第15話 祝杯パフェ

 帰還後、俺たちは近所の喫茶店にいた。

 ダンジョン攻略を祝うためだ。


「お疲れ様、今日は疲れたわね」


 メロンソーダを飲みながら、詩葉は笑っていた。彼女はこう見えて、コーヒーが飲めないらしい。俺と同じだ。


「う、うん。大変だったね!!」


 黒波先輩は……特大のいちごミルクを飲んでいる。ピッチャーに注がれたピンク色の液体を、グビグビと飲む様は壮観だ。これほどのいちごミルクとなればカロリーも凄まじそうで……なるほど、その体型の由来が少し理解できたな。


「あ、あぁ、お疲れ様。頑張っていたな」

 

 俺はコーラを飲んでいた。

 普通に好きだからだ。


「アンタのおかげで、ようやくダンジョンを踏破できたわ。改めて礼を言わせてちょうだい。ありがとうね」

「し、し、志苑くんのおかげで、さ、さらに強くなれたよ!! 本当にありがとうね!!」

「いやいや、当然のことをしたまでだ。俺たちは友人であり、パーティなんだからな」


 初めてできた友達、なのだから。


「ふふ、友達ね」

「な、なんだ、変なこと言ったか?」

「志苑、いつの間にかアタシを呼ぶときに『さん』が抜けているのに、気づいていない?」

「……あ」


 そうだ、そういえば最初は詩葉さんと呼んでいた。だがダンジョン攻略途中から、いつの間にか詩葉とさん付けせずに呼ぶようになっていた。理由は……仲良くなってきたと、自分で勝手に判断したからだろう。


「わ、悪い、馴れ馴れしかったな」

「ううん、構わないわ。友達なんだもの」

 

 よかった、彼女が寛容で。


「わ、わ、私も雨凛って呼んで!!」

「え、でも……先輩ですよ?」

「い、いいの!! と、友達なんだから!!」

「じゃあ……雨凛」

「え、えへへ……ふひひ……!!」


 ニチャッと笑う黒波先輩……いや、雨凛。

 そんなに嬉しかったのだろうか。

 ……いや、嬉しいか。友達に呼ばれたら。

 俺もそうだから、とてもよくわかる。


「それにしても、まさか1つのダンジョンを攻略するだけでランクが上昇するなんてね。思った以上に、上昇しやすいのかしら」

「そ、そうだね!! コスパいいね!!」


 俺はチュートリアルダンジョンを攻略し終えただけでランクが上昇したが、そのことは2人には話さないほうがいいだろう。自慢と捉えられて、せっかく築き上げた関係性が崩れるかもしれないから。

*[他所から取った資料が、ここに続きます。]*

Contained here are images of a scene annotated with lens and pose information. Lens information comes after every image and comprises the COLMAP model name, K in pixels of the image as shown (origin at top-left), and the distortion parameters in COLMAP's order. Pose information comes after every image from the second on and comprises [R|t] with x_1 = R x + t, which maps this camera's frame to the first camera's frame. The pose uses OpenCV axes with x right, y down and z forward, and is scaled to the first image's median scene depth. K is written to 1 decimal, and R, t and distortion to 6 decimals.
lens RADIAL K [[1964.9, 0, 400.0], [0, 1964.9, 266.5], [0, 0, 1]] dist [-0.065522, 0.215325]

 彼女たちがランクが上がったのは、ひとえにF級だったからだろう。低レベル時の方がレベルアップに必要な経験値が少ないように、スキルを1つ2つ獲得するだけで、低ランク時はランクが上昇するようになっているのだろう。


「お嬢ちゃんたち、嬉しそうだな」


 そんなとき、店員のおじさんが話しかけてきた。何やらニコニコとしており、とても気分がよさそうだ。


「えぇ、とってもいいことがあったのよ!!」

「そうかい。だったら、これはサービスだ」


 おじさんはそう言って、厨房に走って行った。そして数分後、おじさんが持ってきたのは……特大のパフェだった。見たことがないサイズの、ただのパフェ絵はなくド級のパフェだ。

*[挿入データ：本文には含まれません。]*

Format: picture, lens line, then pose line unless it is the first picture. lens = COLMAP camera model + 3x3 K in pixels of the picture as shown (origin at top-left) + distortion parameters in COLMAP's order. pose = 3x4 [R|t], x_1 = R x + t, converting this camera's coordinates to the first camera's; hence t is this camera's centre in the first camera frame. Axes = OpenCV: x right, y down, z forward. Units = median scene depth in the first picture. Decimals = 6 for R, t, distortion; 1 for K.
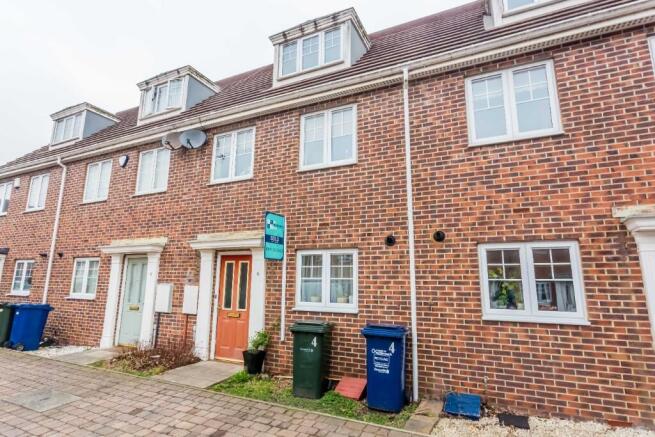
lens RADIAL K [[318.9, 0, 327.5], [0, 318.9, 218.5], [0, 0, 1]] dist [-0.001170, 0.000247]
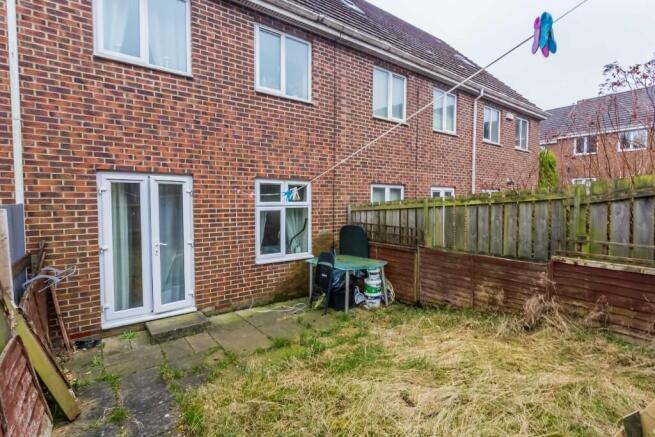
lens RADIAL K [[313.2, 0, 327.5], [0, 313.2, 218.5], [0, 0, 1]] dist [0.002816, 0.000546]
pose [[0.483549, -0.050444, 0.873862, -0.818554], [-0.139684, 0.981097, 0.133928, 0.061483], [-0.864100, -0.186826, 0.467363, 0.364094]]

 雨凛の持つピッチャーよりも、さらに大きなグラスに添えられたソレは……5キロを裕に超える大きさを誇っていた。イチゴやさくらんぼなど、これでもかとフルーツを添えられている。生クリームだって、むせかえるほどにたっぷりだ。


「え、おじさん。これ……何?」

「サービスだよ!! 学生さんに喜んで欲しくてね!!」

「こんなに……食べれるか……?」

「わぁ!! お、おいしそう!!」


 困惑する俺と詩葉。笑顔のおじさんと雨凛。

 対極的な反応が、そこにはあった。

 いや、おいしそうだけど……食い切れるか?


「学生さんの笑顔が、僕の元気の源だからね!! さぁ、食べてくれ!!」


 おじさんの行為に背くこともできず、俺たちはパフェに手をつけた。



 ◆ ◇ ◆ ◇ ◆ ◇ ◆



「ぐふっ……お腹いっぱいだわ……」


 案の定、パフェは多かった。

 甘ったるいクリームに酸味のあるフルーツたち、そのどれもが腹に溜まり……苦しい。歩くたびに生クリームとフルーツが腹の中で、ガッポガッポと音をあげている。

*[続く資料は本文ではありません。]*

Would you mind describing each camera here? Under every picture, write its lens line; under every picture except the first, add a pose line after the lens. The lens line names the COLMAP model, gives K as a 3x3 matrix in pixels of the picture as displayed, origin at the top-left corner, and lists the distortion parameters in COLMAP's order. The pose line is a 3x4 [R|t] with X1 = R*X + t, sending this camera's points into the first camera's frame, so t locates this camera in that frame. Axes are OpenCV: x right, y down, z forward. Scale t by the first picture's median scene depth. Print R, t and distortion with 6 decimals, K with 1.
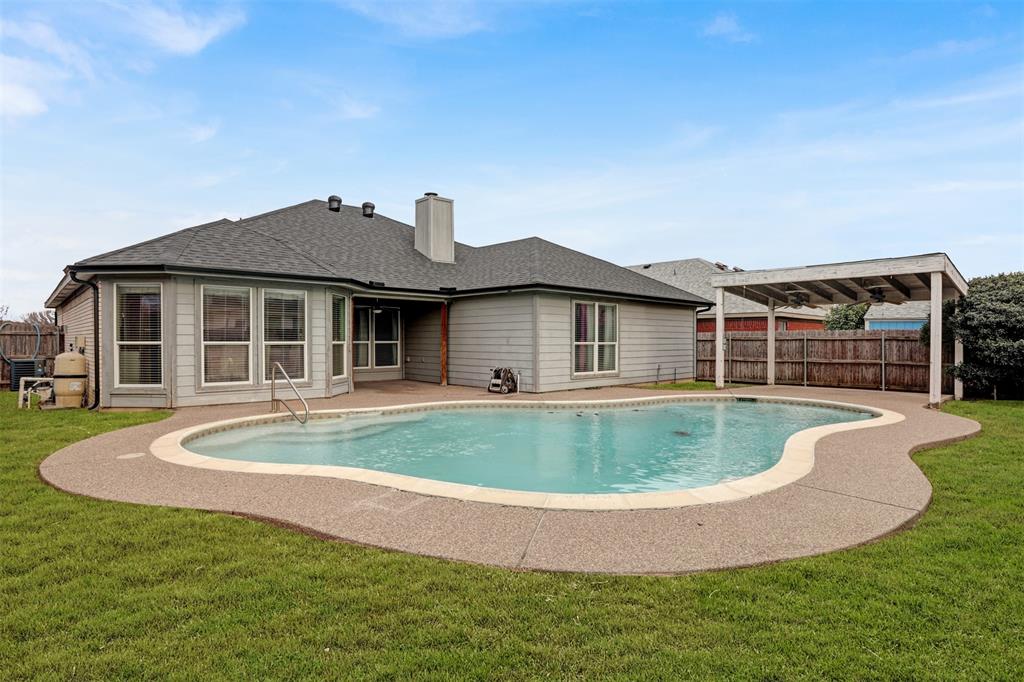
lens RADIAL K [[548.3, 0, 517.7], [0, 548.3, 350.0], [0, 0, 1]] dist [-0.051973, 0.024345]
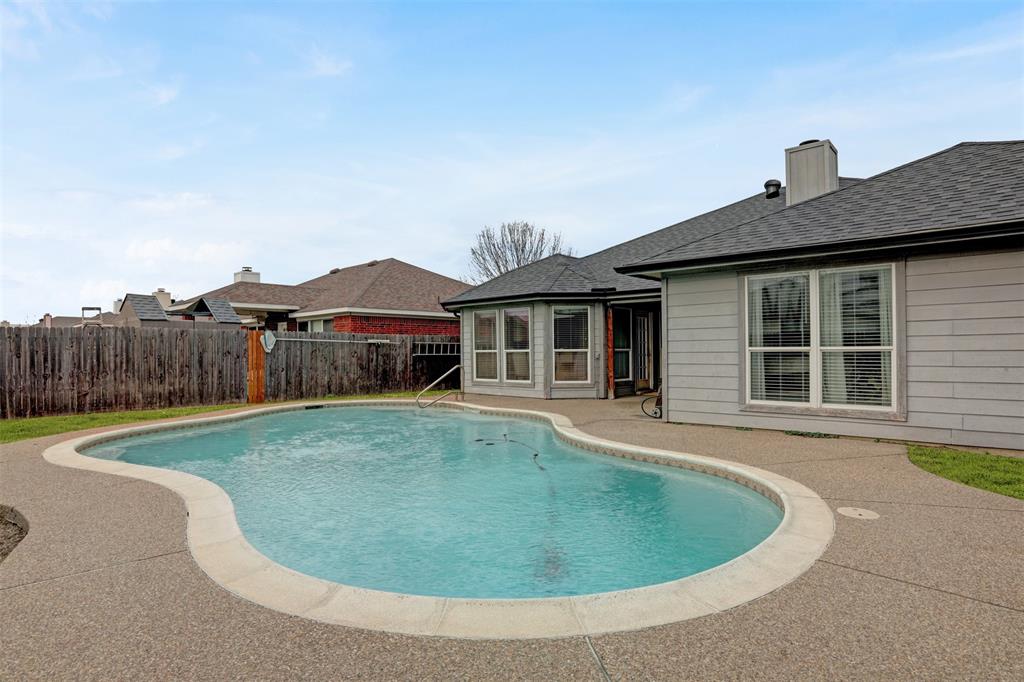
lens RADIAL K [[548.3, 0, 523.0], [0, 548.3, 340.5], [0, 0, 1]] dist [-0.051973, 0.024345]
pose [[0.099289, -0.020427, -0.994849, 0.598317], [-0.005200, 0.999765, -0.021047, -0.007534], [0.995045, 0.007263, 0.099159, 0.644179]]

 俺と詩葉で各500gほど少しずつ食べたが、食べても食べてもパフェが減ることはなかった。雨凛が4キロくらい食べてくれたからよかったものの、彼女がいなければ完食することは叶わなかっただろう。


「あ、甘い物を食べたら、しょ、しょっぱい物を食べたいよね!! ら、ラーメンでも食べに行く?」


 ……雨凛はなんて言った?

 ラーメンを食べに行く、だと?

 ……正気か?


 パフェを4キロ以上も食べた彼女は、パンパンに腹を膨らましている。ジャージのジッパーを解き、真っ白なお腹がシャツから漏れている。パンパンに張っている、硬そうなお腹が。


 ソレなのにラーメンを食えるだなんて、彼女の胃はどうなっているのだろうか。バケモノなのだろうか。


「雨凛……太るわよ?」

「う、で、でも……」

「最近、体重が120キロ──」

「そ、そ、それ以上は言わないで!!」


 喫茶店の中で、雨凛の声が響いた。

 ……え、そんなに体重あるのか?

 ……まぁ、胸が大きからな。身長もあるし。


「少しは自重しなさいね」

「う、うぅ……」


 しょんぼりする雨凛。

 なんだか……かわいらしいな。